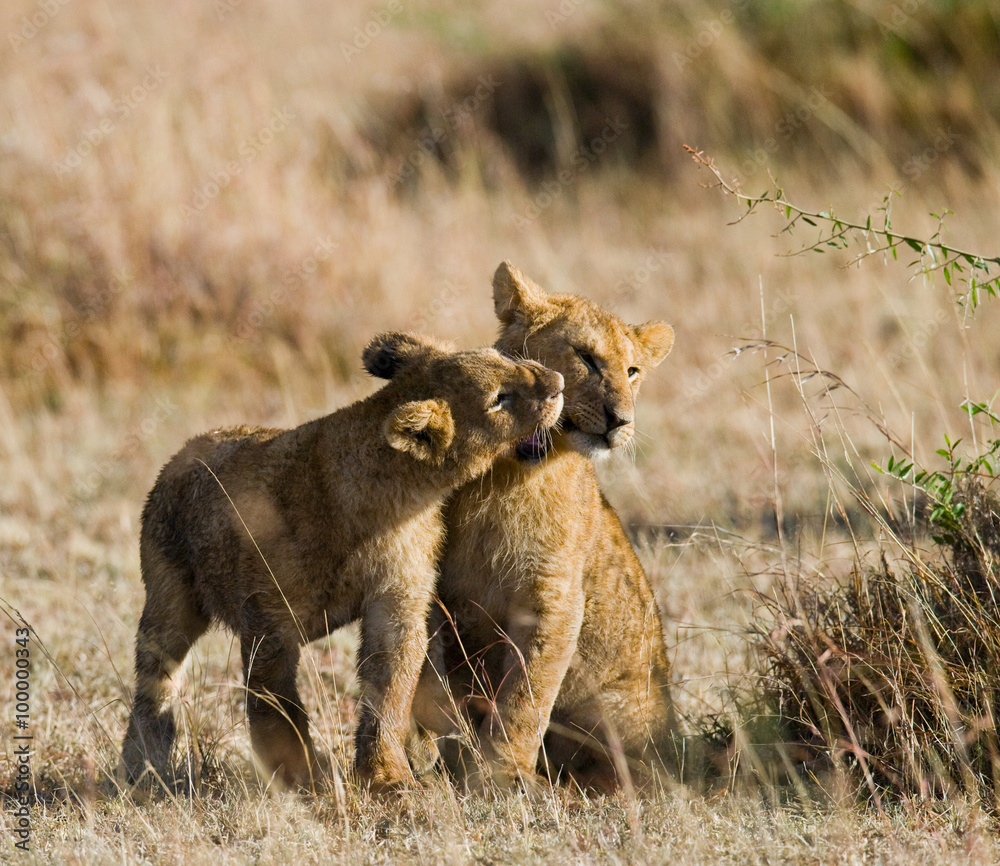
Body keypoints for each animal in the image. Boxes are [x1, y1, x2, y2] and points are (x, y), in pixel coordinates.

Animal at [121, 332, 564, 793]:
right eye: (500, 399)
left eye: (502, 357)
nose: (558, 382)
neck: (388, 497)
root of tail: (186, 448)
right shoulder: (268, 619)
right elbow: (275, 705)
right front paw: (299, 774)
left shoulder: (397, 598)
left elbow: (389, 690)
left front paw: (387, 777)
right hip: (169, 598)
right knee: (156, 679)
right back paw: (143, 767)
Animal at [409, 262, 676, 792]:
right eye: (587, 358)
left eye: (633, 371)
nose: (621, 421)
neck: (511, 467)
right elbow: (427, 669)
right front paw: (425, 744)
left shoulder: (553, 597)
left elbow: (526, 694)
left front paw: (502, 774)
---
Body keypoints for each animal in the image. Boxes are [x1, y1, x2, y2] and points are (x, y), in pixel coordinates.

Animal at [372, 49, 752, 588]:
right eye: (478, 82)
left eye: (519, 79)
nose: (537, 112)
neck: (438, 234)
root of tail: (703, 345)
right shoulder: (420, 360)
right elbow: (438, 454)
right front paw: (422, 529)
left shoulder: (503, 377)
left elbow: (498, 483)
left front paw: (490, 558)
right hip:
---
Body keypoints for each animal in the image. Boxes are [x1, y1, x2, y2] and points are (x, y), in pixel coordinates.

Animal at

→ **WORK ORDER**: From the data above, show each line that contains "elbow".

→ **EXPECTED ANSWER**:
right elbow: (275, 705)
left elbow: (389, 690)
right elbow: (427, 669)
left elbow: (526, 694)
right elbow: (438, 454)
left elbow: (498, 483)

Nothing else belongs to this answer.